They protect their right to water
Mrs. Galic standing in front of the drinking water reservoir that her Local Community Council helped to protect
Bosnian returnees protect their right to drinking water through active Local Community Councils.
– Returning to Drvar is difficult enough – both my husband and I are unemployed, two of our children are in school, we work very hard and produce 90% of our own food: we plant crops, raise cattle, gather fruit, mushrooms, hazelnuts, explainas Mrs. Miroslava Galic, a returnee and mother of three.
– We manage to sell some of the produce, we get by somehow. But I don’t know what we would do without drinking water! I didn’t believe that we would be able to protect the main source of drinking water in our town; that ordinary people would succeed in a battle with an influential public company, but our Local Community Council with the support of non-government organizations such as CGS steered our local government in the right direction and our water is safe now, continues Mrs Miroslava Galic.
In two districts of western Bosnia and Herzegovina that were hard-hit by the war, CGS (the Center for Civic Cooperation) is implementing a project to increase active public participation in local decision-making in ten municipalities. Mrs. Galic’s story refers to the district forestry company felling trees, both legally and illegally, near their water source thus endangering their clean water supply.
The project actively assisted and supported the establishment and capacity building of her Local Community Council, which then explored many avenues for protecting their water, approached all levels of government and finally found a legal option for the area to be declared of special local importance by their local government.
The Local Community Council backed by local NGOs lobbied the municipal government. Through the project, this issue was raised on local radio programs and at public debates. All of these efforts culminated in the Municipal Council adopting a decision to protect the water source as an area of special local importance.
Mrs. Galic lives in Drvar, a town in which the devastation of war is still visible. She and most of the 9,000 residents are returnees who form 15 Local Community Councils, which are in various phases of establishment. The town’s Mayor, Ms. Anka Papak-Dodig, when asked about how the local government became aware of the need to protect its source of drinking water, explained the role of the Local Community Council in raising awareness of the threat to their primary water source:
– Residents of the Local Community Council where the reservoir is located warned us about there being reductions in the volume of water at the source that supplies the entire town of Drvar with drinking water.

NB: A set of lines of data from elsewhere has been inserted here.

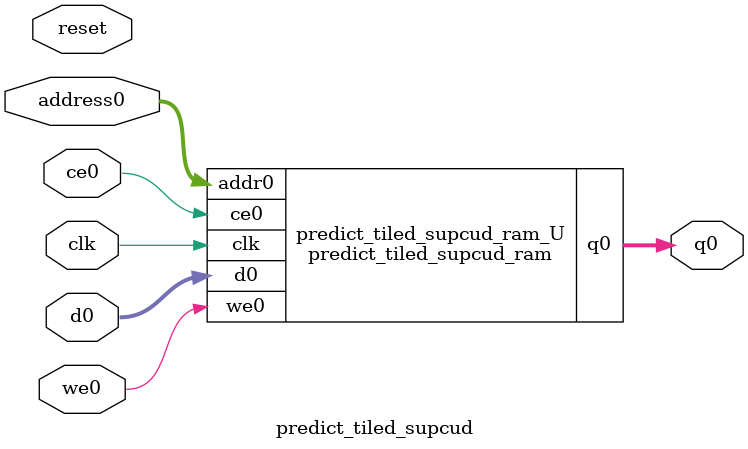
<source format=v>

`timescale 1 ns / 1 ps
module predict_tiled_supcud_ram (addr0, ce0, d0, we0, q0,  clk);

parameter DWIDTH = 32;
parameter AWIDTH = 13;
parameter MEM_SIZE = 7840;

input[AWIDTH-1:0] addr0;
input ce0;
input[DWIDTH-1:0] d0;
input we0;
output reg[DWIDTH-1:0] q0;
input clk;

(* ram_style = "block" *)reg [DWIDTH-1:0] ram[0:MEM_SIZE-1];




always @(posedge clk)  
begin 
    if (ce0) 
    begin
        if (we0) 
        begin 
            ram[addr0] <= d0; 
            q0 <= d0;
        end 
        else 
            q0 <= ram[addr0];
    end
end


endmodule


`timescale 1 ns / 1 ps
module predict_tiled_supcud(
    reset,
    clk,
    address0,
    ce0,
    we0,
    d0,
    q0);

parameter DataWidth = 32'd32;
parameter AddressRange = 32'd7840;
parameter AddressWidth = 32'd13;
input reset;
input clk;
input[AddressWidth - 1:0] address0;
input ce0;
input we0;
input[DataWidth - 1:0] d0;
output[DataWidth - 1:0] q0;



predict_tiled_supcud_ram predict_tiled_supcud_ram_U(
    .clk( clk ),
    .addr0( address0 ),
    .ce0( ce0 ),
    .we0( we0 ),
    .d0( d0 ),
    .q0( q0 ));

endmodule


</source>
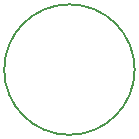
<source format=gbr>
%FSLAX46Y46*%
G04 Gerber Fmt 4.6, Leading zero omitted, Abs format (unit mm)*
G04 Created by KiCad (PCBNEW (2014-jul-16 BZR unknown)-product) date fre 22 aug 2014 16:06:36*
%MOMM*%
G01*
G04 APERTURE LIST*
%ADD10C,0.100000*%
%ADD11C,0.150000*%
G04 APERTURE END LIST*
D10*
D11*
X154022681Y-105000000D02*
G75*
G03X154022681Y-105000000I-5522681J0D01*
G74*
G01*
M02*

</source>
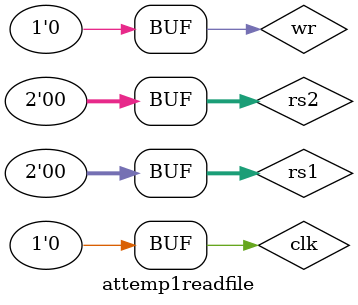
<source format=v>
`timescale 1ns / 1ps


module attemp1readfile;

	// Inputs
	reg clk;
	reg [1:0] rs1;
	reg [1:0] rs2;
	reg wr;

	// Outputs
	wire [31:0] read1;
	wire [31:0] read2;

	// Instantiate the Unit Under Test (UUT)
	readmemory uut (
		.read1(read1), 
		.read2(read2), 
		.clk(clk), 
		.rs1(rs1), 
		.rs2(rs2), 
		.wr(wr)
	);

	initial begin
		// Initialize Inputs
		clk = 0;
		rs1 = 0;
		rs2 = 0;
		wr = 0;

		// Wait 100 ns for global reset to finish
		#100;
        
		// Add stimulus here

	end
      
endmodule


</source>
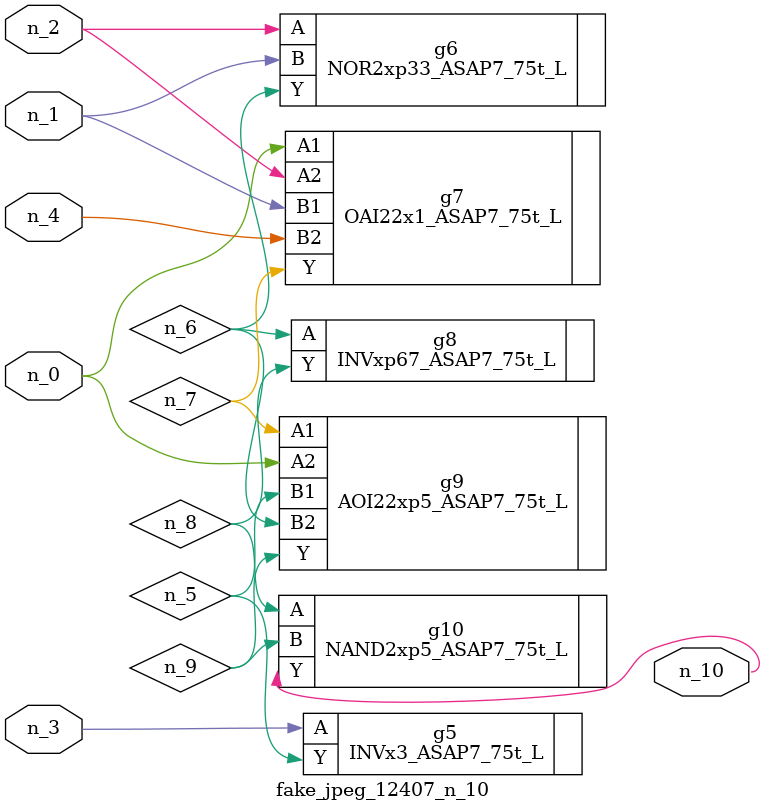
<source format=v>
module fake_jpeg_12407_n_10 (n_3, n_2, n_1, n_0, n_4, n_10);

input n_3;
input n_2;
input n_1;
input n_0;
input n_4;

output n_10;

wire n_8;
wire n_9;
wire n_6;
wire n_5;
wire n_7;

INVx3_ASAP7_75t_L g5 ( 
.A(n_3),
.Y(n_5)
);

NOR2xp33_ASAP7_75t_L g6 ( 
.A(n_2),
.B(n_1),
.Y(n_6)
);

OAI22x1_ASAP7_75t_L g7 ( 
.A1(n_0),
.A2(n_2),
.B1(n_1),
.B2(n_4),
.Y(n_7)
);

INVxp67_ASAP7_75t_L g8 ( 
.A(n_6),
.Y(n_8)
);

NAND2xp5_ASAP7_75t_L g10 ( 
.A(n_8),
.B(n_9),
.Y(n_10)
);

AOI22xp5_ASAP7_75t_L g9 ( 
.A1(n_7),
.A2(n_0),
.B1(n_5),
.B2(n_6),
.Y(n_9)
);


endmodule
</source>
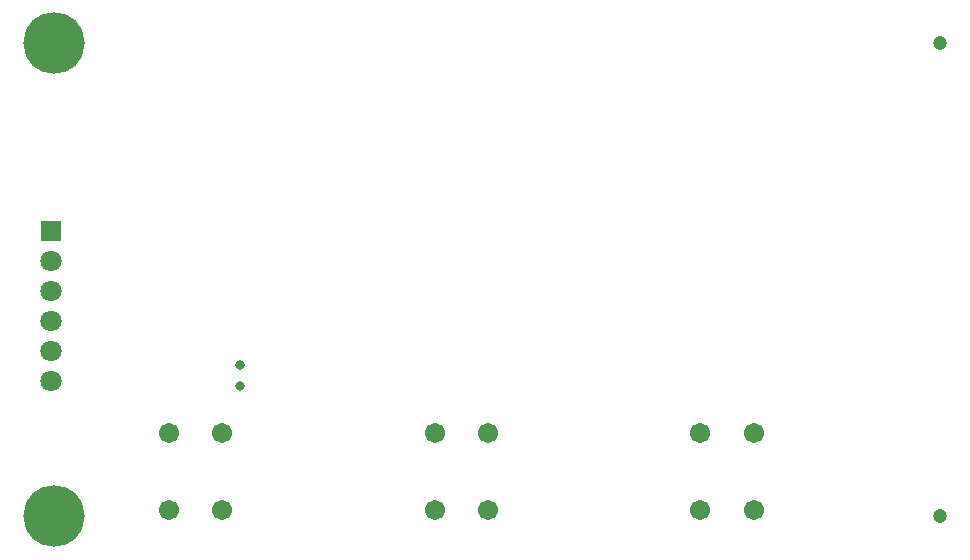
<source format=gbs>
G04*
G04 #@! TF.GenerationSoftware,Altium Limited,Altium Designer,19.0.15 (446)*
G04*
G04 Layer_Color=16711935*
%FSLAX25Y25*%
%MOIN*%
G70*
G01*
G75*
%ADD48C,0.06706*%
%ADD49C,0.07099*%
%ADD50R,0.07099X0.07099*%
%ADD51C,0.04737*%
%ADD52C,0.20485*%
%ADD53C,0.03162*%
D48*
X56102Y27559D02*
D03*
X38386D02*
D03*
X56102Y1969D02*
D03*
X38386D02*
D03*
X144685Y27559D02*
D03*
X126969D02*
D03*
X144685Y1969D02*
D03*
X126969D02*
D03*
X233268Y27559D02*
D03*
X215551D02*
D03*
X233268Y1969D02*
D03*
X215551D02*
D03*
D49*
X-984Y54961D02*
D03*
Y64961D02*
D03*
X-984Y74961D02*
D03*
X-984Y84961D02*
D03*
X-984Y44961D02*
D03*
D50*
X-984Y94961D02*
D03*
D51*
X295276Y157480D02*
D03*
Y0D02*
D03*
D52*
X0Y157480D02*
D03*
Y0D02*
D03*
D53*
X62008Y43307D02*
D03*
Y50197D02*
D03*
M02*

</source>
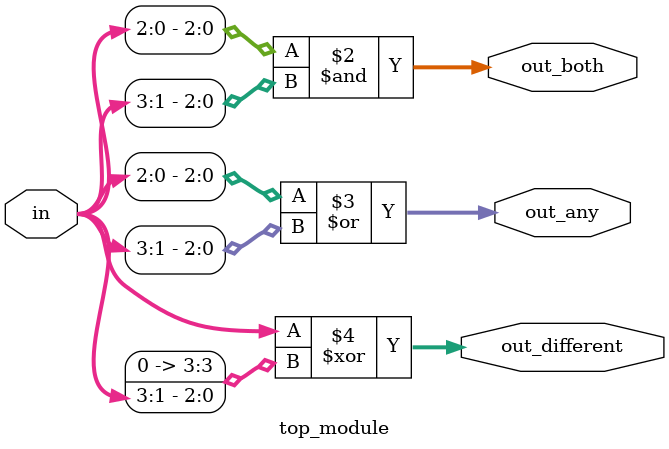
<source format=sv>
module top_module (
	input [3:0] in,
	output reg [2:0] out_both,
	output reg [3:1] out_any,
	output reg [3:0] out_different
);

	always @(*) begin
		out_both = in[2:0] & in[3:1];
		out_any = in[2:0] | in[3:1];
		out_different = in ^ {1'b0, in[3:1]};
	end

endmodule

</source>
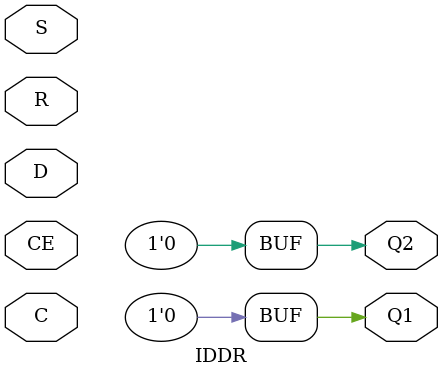
<source format=v>
module IDDR (/*AUTOARG*/
   // Outputs
   Q1, Q2,
   // Inputs
   C, CE, D, R, S
   );

   //Default parameters
    parameter DDR_CLK_EDGE        = "OPPOSITE_EDGE";    
    parameter INIT_Q1             = 1'b0;
    parameter INIT_Q2             = 1'b0;
    parameter [0:0] IS_C_INVERTED = 1'b0;
    parameter [0:0] IS_D_INVERTED = 1'b0;
    parameter SRTYPE              = "SYNC";
   
   output   Q1;   // IDDR registered output (first) 
   output   Q2;   // IDDR registered output (second)    
   input    C;    // clock
   input    CE;   // clock enable, set to high to clock in data
   input    D;    // data input from IOB
   input    R;    // sync or async reset
   input    S;    // syn/async "set to 1"

   //trick for string comparison
   localparam [152:1] DDR_CLK_EDGE_REG = DDR_CLK_EDGE;

   reg 	    Q1_pos;
   reg 	    Q1_reg;

   reg 	    Q2_pos;
   reg 	    Q2_neg;
   
   always @ (posedge C)
     if(CE)
       Q1_pos <= D;

   always @ (posedge C)
     if(CE)
       Q1_reg <= Q1_pos;
         
   always @ (negedge C)
     if(CE)
       Q2_neg <= D;
   
   always @ (posedge C)
     if(CE)
      Q2_pos <= Q2_neg;

   //Select behavior based on parameters
   assign Q1 = (DDR_CLK_EDGE_REG == "SAME_EDGE_PIPELINED") ? Q1_reg :
	       (DDR_CLK_EDGE_REG == "SAME_EDGE")           ? Q1_pos :
	                                                     1'b0;
   
   assign Q2 = (DDR_CLK_EDGE_REG == "SAME_EDGE_PIPELINED") ? Q2_pos :
	       (DDR_CLK_EDGE_REG == "SAME_EDGE")           ? Q2_pos :
	                                                     1'b0;
            
endmodule // IDDR


</source>
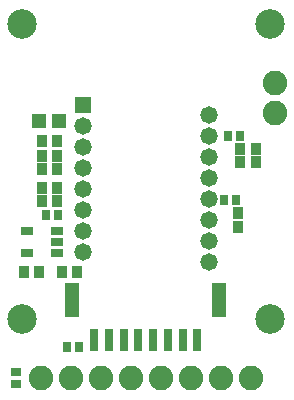
<source format=gbr>
G04 EAGLE Gerber RS-274X export*
G75*
%MOMM*%
%FSLAX34Y34*%
%LPD*%
%INSoldermask Top*%
%IPPOS*%
%AMOC8*
5,1,8,0,0,1.08239X$1,22.5*%
G01*
G04 Define Apertures*
%ADD10C,2.503200*%
%ADD11R,1.303200X1.203200*%
%ADD12R,0.903200X1.103200*%
%ADD13C,2.082800*%
%ADD14R,0.803200X0.903200*%
%ADD15R,1.473200X1.473200*%
%ADD16C,1.473200*%
%ADD17R,1.003300X0.660400*%
%ADD18R,0.803200X1.903200*%
%ADD19R,1.203200X3.003200*%
%ADD20R,0.943200X1.128200*%
%ADD21R,0.903200X0.803200*%
D10*
X-105000Y-125000D03*
X105000Y-125000D03*
X105000Y125000D03*
X-105000Y125000D03*
D11*
X-73130Y42560D03*
X-90130Y42560D03*
D12*
X-75130Y26050D03*
X-88130Y26050D03*
X-75130Y-25210D03*
X-88130Y-25210D03*
X-75130Y-13780D03*
X-88130Y-13780D03*
X-71270Y-84918D03*
X-58270Y-84918D03*
X-90114Y-84818D03*
X-103114Y-84818D03*
X-75130Y1920D03*
X-88130Y1920D03*
X-75130Y13350D03*
X-88130Y13350D03*
D13*
X-88900Y-175000D03*
X-63500Y-175000D03*
X-38100Y-175000D03*
X-12700Y-175000D03*
X12700Y-175000D03*
X38100Y-175000D03*
X63500Y-175000D03*
X88900Y-175000D03*
D14*
X-84286Y-37028D03*
X-74286Y-37028D03*
D15*
X-53594Y56642D03*
D16*
X-53594Y38842D03*
X-53594Y21042D03*
X-53594Y3242D03*
X-53594Y-14558D03*
X-53594Y-32358D03*
X-53594Y-50158D03*
X-53594Y-67958D03*
X53340Y47752D03*
X53340Y29952D03*
X53340Y12152D03*
X53340Y-5648D03*
X53340Y-23448D03*
X53340Y-41248D03*
X53340Y-59048D03*
X53340Y-76848D03*
D17*
X-75170Y-69346D03*
X-75170Y-59846D03*
X-75170Y-50346D03*
X-100696Y-50346D03*
X-100696Y-69346D03*
D14*
X69470Y30346D03*
X79470Y30346D03*
X-66374Y-148500D03*
X-56374Y-148500D03*
D12*
X79970Y7780D03*
X92970Y7780D03*
X79946Y19322D03*
X92946Y19322D03*
D14*
X66021Y-24177D03*
X76021Y-24177D03*
D18*
X6250Y-142656D03*
X18750Y-142656D03*
X31250Y-142656D03*
X43750Y-142656D03*
X-6250Y-142656D03*
X-18750Y-142656D03*
X-31250Y-142656D03*
X-43750Y-142656D03*
D19*
X62250Y-109156D03*
X-62250Y-109156D03*
D13*
X109602Y74768D03*
X109602Y49368D03*
D20*
X78245Y-35000D03*
X78245Y-47000D03*
D21*
X-110000Y-180000D03*
X-110000Y-170000D03*
M02*

</source>
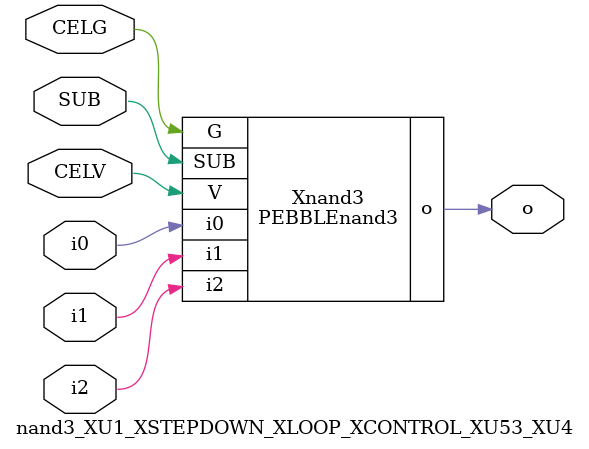
<source format=v>



module PEBBLEnand3 ( o, G, SUB, V, i0, i1, i2 );

  input i0;
  input V;
  input i2;
  input i1;
  input G;
  output o;
  input SUB;
endmodule

//Celera Confidential Do Not Copy nand3_XU1_XSTEPDOWN_XLOOP_XCONTROL_XU53_XU4
//Celera Confidential Symbol Generator
//5V Inverter
module nand3_XU1_XSTEPDOWN_XLOOP_XCONTROL_XU53_XU4 (CELV,CELG,i0,i1,i2,o,SUB);
input CELV;
input CELG;
input i0;
input i1;
input i2;
input SUB;
output o;

//Celera Confidential Do Not Copy nand3
PEBBLEnand3 Xnand3(
.V (CELV),
.i0 (i0),
.i1 (i1),
.i2 (i2),
.o (o),
.SUB (SUB),
.G (CELG)
);
//,diesize,PEBBLEnand3

//Celera Confidential Do Not Copy Module End
//Celera Schematic Generator
endmodule

</source>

The local government verified their statements and concluded that the excessive felling of trees and the subsequent disappearance of moss in the forests around the water source were indeed responsible for the reduced water flow. They alerted the relevant ministries and the public institution responsible for felling the trees. The Municipal Council also adopted a decision banning the felling of trees around the water source and declaring it a protected area of importance for the water supply (options which are prescribed by the Forestry and Water Laws). Ms. Papak-Dodig added:
-This is very important for our town because all of its residents are returnees – without water, return would not be sustainable. I always say that the 20th century was the century of oil while the 21st will be a century of water. Water is the source of life, not just here but throughout the world. Our residents and the big companies, like the Forestry Company, that make profits in our town must work together to protect our forests and our drinking water.
ZULKA BALJAK & KATA MARIJAN KRZELJ
Center for Civic Cooperation
Livno, Bosnia and Herzegovina
Active Local Community Councils in Bosnia and Herzegovina improve their living conditions
In ten towns in western Bosnia and Herzegovina that were hard-hit by the war, the Center for Civic Cooperation is implementing a project funded by the Olof Palme International Center (together with support from the C.S.Mott Foundation and the National Endowment for Democracy) to promote the establishment of Local Community Councils in order to increase active public participation in local decision-making and thereby increase local government accountability and attention to community needs.